--- About this exercise ---
What's required is a verbatim printout of all the data.

(Collection entries)
* * * * *
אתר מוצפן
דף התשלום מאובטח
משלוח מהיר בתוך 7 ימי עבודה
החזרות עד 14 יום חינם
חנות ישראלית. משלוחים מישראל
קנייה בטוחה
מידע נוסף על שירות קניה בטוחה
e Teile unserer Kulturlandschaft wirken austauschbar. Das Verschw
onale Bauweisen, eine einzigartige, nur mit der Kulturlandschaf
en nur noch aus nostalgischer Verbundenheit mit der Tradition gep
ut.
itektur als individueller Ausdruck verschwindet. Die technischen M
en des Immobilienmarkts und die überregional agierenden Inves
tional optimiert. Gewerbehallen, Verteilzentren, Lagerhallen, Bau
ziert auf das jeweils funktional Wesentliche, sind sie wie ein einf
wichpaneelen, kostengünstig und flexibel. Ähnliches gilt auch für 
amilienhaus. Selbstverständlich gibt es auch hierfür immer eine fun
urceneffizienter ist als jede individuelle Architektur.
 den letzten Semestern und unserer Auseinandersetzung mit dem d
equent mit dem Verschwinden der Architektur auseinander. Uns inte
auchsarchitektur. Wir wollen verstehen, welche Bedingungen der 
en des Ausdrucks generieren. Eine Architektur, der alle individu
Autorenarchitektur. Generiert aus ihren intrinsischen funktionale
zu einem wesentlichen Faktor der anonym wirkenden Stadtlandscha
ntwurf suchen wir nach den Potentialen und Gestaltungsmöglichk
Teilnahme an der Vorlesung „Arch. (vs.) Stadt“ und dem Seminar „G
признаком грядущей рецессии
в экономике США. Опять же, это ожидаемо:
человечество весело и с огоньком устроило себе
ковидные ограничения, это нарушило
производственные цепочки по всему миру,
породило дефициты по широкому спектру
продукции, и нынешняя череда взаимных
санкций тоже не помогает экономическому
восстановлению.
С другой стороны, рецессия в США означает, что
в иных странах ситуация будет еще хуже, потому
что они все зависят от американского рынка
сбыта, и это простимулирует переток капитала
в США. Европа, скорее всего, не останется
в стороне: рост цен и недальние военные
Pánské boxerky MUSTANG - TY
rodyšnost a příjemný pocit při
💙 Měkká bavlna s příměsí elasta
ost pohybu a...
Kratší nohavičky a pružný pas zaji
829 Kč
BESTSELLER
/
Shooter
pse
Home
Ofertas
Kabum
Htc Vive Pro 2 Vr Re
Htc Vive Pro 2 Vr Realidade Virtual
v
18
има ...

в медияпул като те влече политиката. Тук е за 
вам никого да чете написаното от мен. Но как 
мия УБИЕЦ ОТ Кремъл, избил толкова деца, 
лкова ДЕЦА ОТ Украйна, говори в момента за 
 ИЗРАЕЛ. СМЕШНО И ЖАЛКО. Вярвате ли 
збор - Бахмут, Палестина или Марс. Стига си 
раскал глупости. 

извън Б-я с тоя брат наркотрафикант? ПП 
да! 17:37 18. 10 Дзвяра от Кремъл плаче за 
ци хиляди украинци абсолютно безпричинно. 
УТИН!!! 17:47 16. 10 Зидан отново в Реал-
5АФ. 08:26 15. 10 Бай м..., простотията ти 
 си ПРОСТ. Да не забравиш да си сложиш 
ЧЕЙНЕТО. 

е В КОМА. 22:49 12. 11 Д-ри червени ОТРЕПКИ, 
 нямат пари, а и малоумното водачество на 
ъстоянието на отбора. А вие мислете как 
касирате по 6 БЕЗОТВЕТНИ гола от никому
* * * * *
--- Solved problem ---
אתר מוצפן
דף התשלום מאובטח
משלוח מהיר בתוך 7 ימי עבודה
החזרות עד 14 יום חינם
חנות ישראלית. משלוחים מישראל
קנייה בטוחה
מידע נוסף על שירות קניה בטוחה
e Teile unserer Kulturlandschaft wirken austauschbar. Das Verschw
onale Bauweisen, eine einzigartige, nur mit der Kulturlandschaf
en nur noch aus nostalgischer Verbundenheit mit der Tradition gep
ut.
itektur als individueller Ausdruck verschwindet. Die technischen M
en des Immobilienmarkts und die überregional agierenden Inves
tional optimiert. Gewerbehallen, Verteilzentren, Lagerhallen, Bau
ziert auf das jeweils funktional Wesentliche, sind sie wie ein einf
wichpaneelen, kostengünstig und flexibel. Ähnliches gilt auch für 
amilienhaus. Selbstverständlich gibt es auch hierfür immer eine fun
urceneffizienter ist als jede individuelle Architektur.
 den letzten Semestern und unserer Auseinandersetzung mit dem d
equent mit dem Verschwinden der Architektur auseinander. Uns inte
auchsarchitektur. Wir wollen verstehen, welche Bedingungen der 
en des Ausdrucks generieren. Eine Architektur, der alle individu
Autorenarchitektur. Generiert aus ihren intrinsischen funktionale
zu einem wesentlichen Faktor der anonym wirkenden Stadtlandscha
ntwurf suchen wir nach den Potentialen und Gestaltungsmöglichk
Teilnahme an der Vorlesung „Arch. (vs.) Stadt“ und dem Seminar „G
признаком грядущей рецессии
в экономике США. Опять же, это ожидаемо:
человечество весело и с огоньком устроило себе
ковидные ограничения, это нарушило
производственные цепочки по всему миру,
породило дефициты по широкому спектру
продукции, и нынешняя череда взаимных
санкций тоже не помогает экономическому
восстановлению.
С другой стороны, рецессия в США означает, что
в иных странах ситуация будет еще хуже, потому
что они все зависят от американского рынка
сбыта, и это простимулирует переток капитала
в США. Европа, скорее всего, не останется
в стороне: рост цен и недальние военные
Pánské boxerky MUSTANG - TY
rodyšnost a příjemný pocit při
💙 Měkká bavlna s příměsí elasta
ost pohybu a...
Kratší nohavičky a pružný pas zaji
829 Kč
BESTSELLER
/
Shooter
pse
Home
Ofertas
Kabum
Htc Vive Pro 2 Vr Re
Htc Vive Pro 2 Vr Realidade Virtual
v
18
има ...

в медияпул като те влече политиката. Тук е за 
вам никого да чете написаното от мен. Но как 
мия УБИЕЦ ОТ Кремъл, избил толкова деца, 
лкова ДЕЦА ОТ Украйна, говори в момента за 
 ИЗРАЕЛ. СМЕШНО И ЖАЛКО. Вярвате ли 
збор - Бахмут, Палестина или Марс. Стига си 
раскал глупости. 

извън Б-я с тоя брат наркотрафикант? ПП 
да! 17:37 18. 10 Дзвяра от Кремъл плаче за 
ци хиляди украинци абсолютно безпричинно. 
УТИН!!! 17:47 16. 10 Зидан отново в Реал-
5АФ. 08:26 15. 10 Бай м..., простотията ти 
 си ПРОСТ. Да не забравиш да си сложиш 
ЧЕЙНЕТО. 

е В КОМА. 22:49 12. 11 Д-ри червени ОТРЕПКИ, 
 нямат пари, а и малоумното водачество на 
ъстоянието на отбора. А вие мислете как 
касирате по 6 БЕЗОТВЕТНИ гола от никому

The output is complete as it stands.